Kaleb Erdmann

»Die Ausweichschule«

19:30

»Mich interessiert, was man darf, beende ich den Satz. Sich eine Geschichte nehmen, sich einer Geschichte anzunehmen, einer brutalen gewaltvollen Geschichte, das kommt mir anmaßend vor.«

 

Mehr als 20 Jahre ist es her, dass der namenlose Erzähler in Kaleb Erdmanns neuem Roman den Amoklauf von Erfurt als Schüler erlebt hat. Er hatte die Tat unbeschadet überstanden, der Anblick von Tod und Verletzung war ihm erspart geblieben – und doch treibt ihn seit einiger Zeit das Erlebte fast obsessiv um. Er versucht, sich der eigenen Geschichte literarisch zu nähern, scheitert aber ein ums andere Mal, nicht zuletzt am eigenen Zweifel: Mit welchem Recht erzählt er, der Unversehrte, diese Geschichte eigentlich? Wo liegen im Erzählen moralische Grenzen? Wer vermag zu entscheiden, welche Erinnerung wahr und welche gemacht ist, wo Voyeurismus beginnt, wann man Geschichten zum eigenen Nutzen ausschlachtet und wann sie wiederum einen gesellschaftlich relevanten Beitrag darstellen?

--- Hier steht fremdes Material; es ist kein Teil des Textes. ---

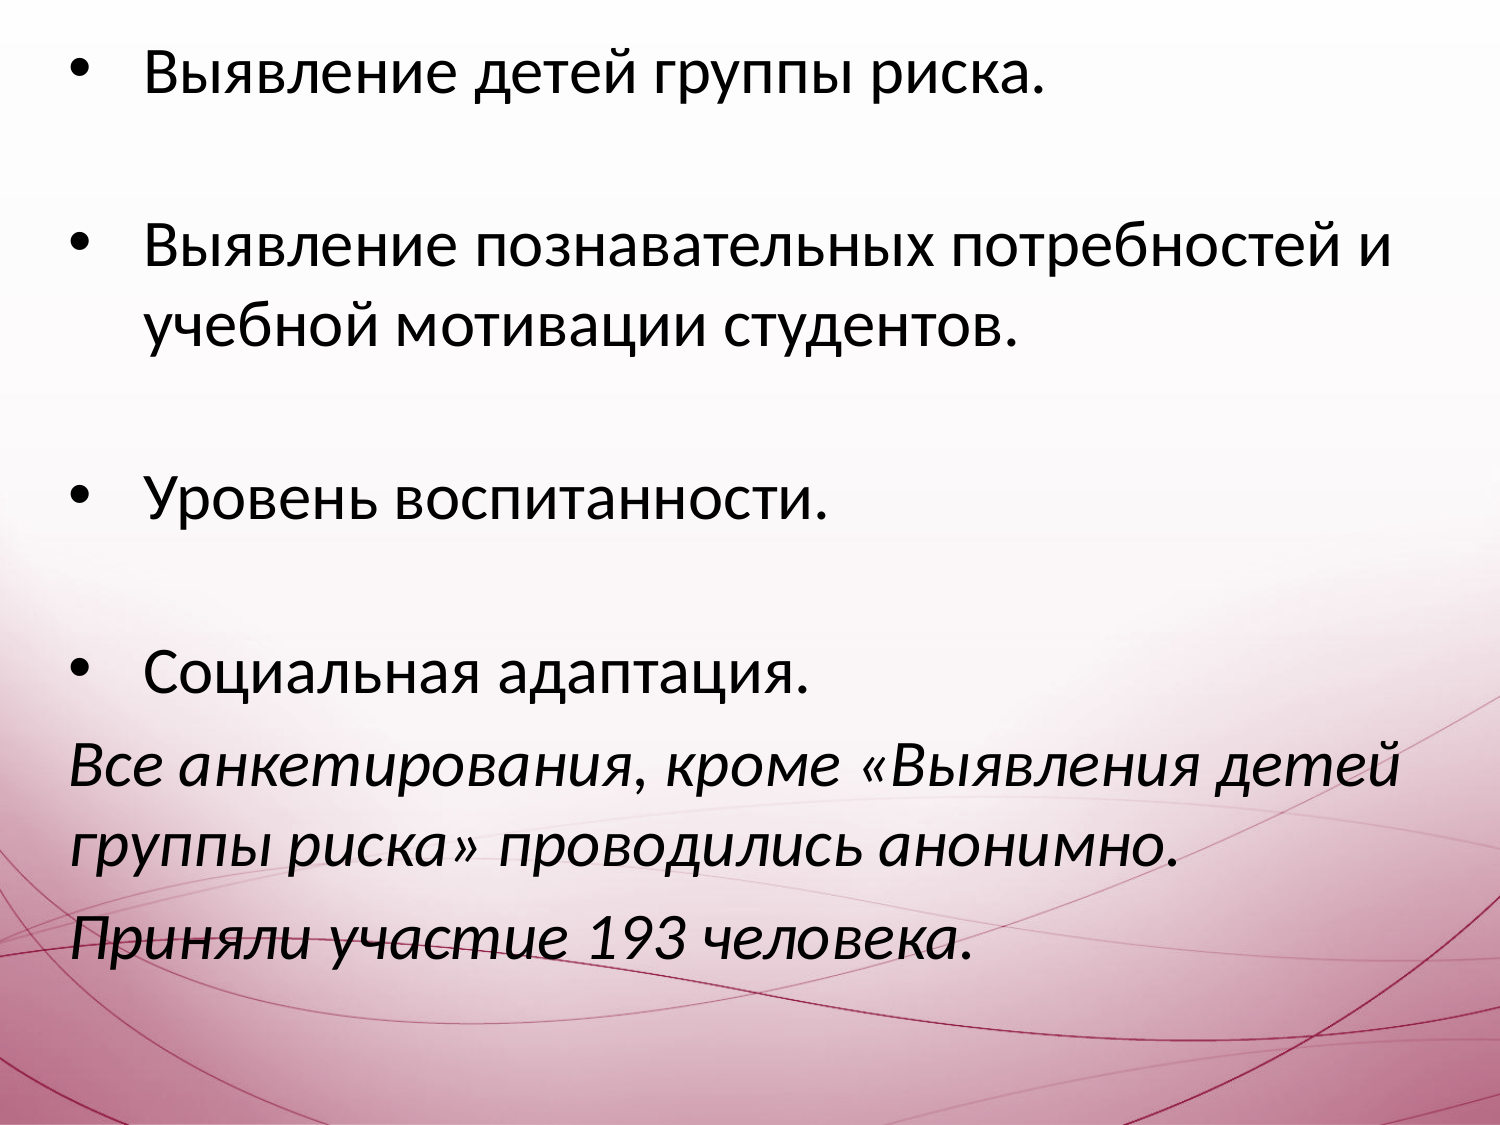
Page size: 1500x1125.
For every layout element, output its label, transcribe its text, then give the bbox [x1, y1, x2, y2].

subtitle Выявление детей группы риска. Выявление познавательных потребностей и учебной мотивации студентов. Уровень воспитанности. Социальная адаптация. Все анкетирования, кроме «Выявления детей группы риска» проводились анонимно. Приняли участие 193 человека. [53, 19, 1459, 1039]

Mit Die Ausweichschule gelingt Kaleb Erdmann ein Kunststück: über Ethik zu sprechen, ohne zu moralisieren. Der Schlüssel dazu ist ein Protagonist, der sich behutsam seinem Trauma nähert und sich dabei eine zarte Selbstironie gegenüber den eigenen neurotischen Zügen bewahrt, ein Mensch, der sich mit unbedingtem Willen zur Differenzierung Fragen stellt, auf die es keine simplen Antworten gibt.

Moderation: Björn Jager

Kaleb Erdmann
©Jakob Kielgass

Kaleb Erdmann, Jahrgang 1991, studierte Literarisches Schreiben am Deutschen Literaturinstitut Leipzig, sowie Soziologie und Politische Theorie in München und Frankfurt am Main. Er war Finalist des open mike und sein erster Roman wir sind pioniere wurde mit dem Debütpreis der LitCologne ausgezeichnet. Zuletzt schrieb er für das Berliner Ensemble das Stück Always Carrey On. Kaleb Erdmann lebt und arbeitet in Düsseldorf.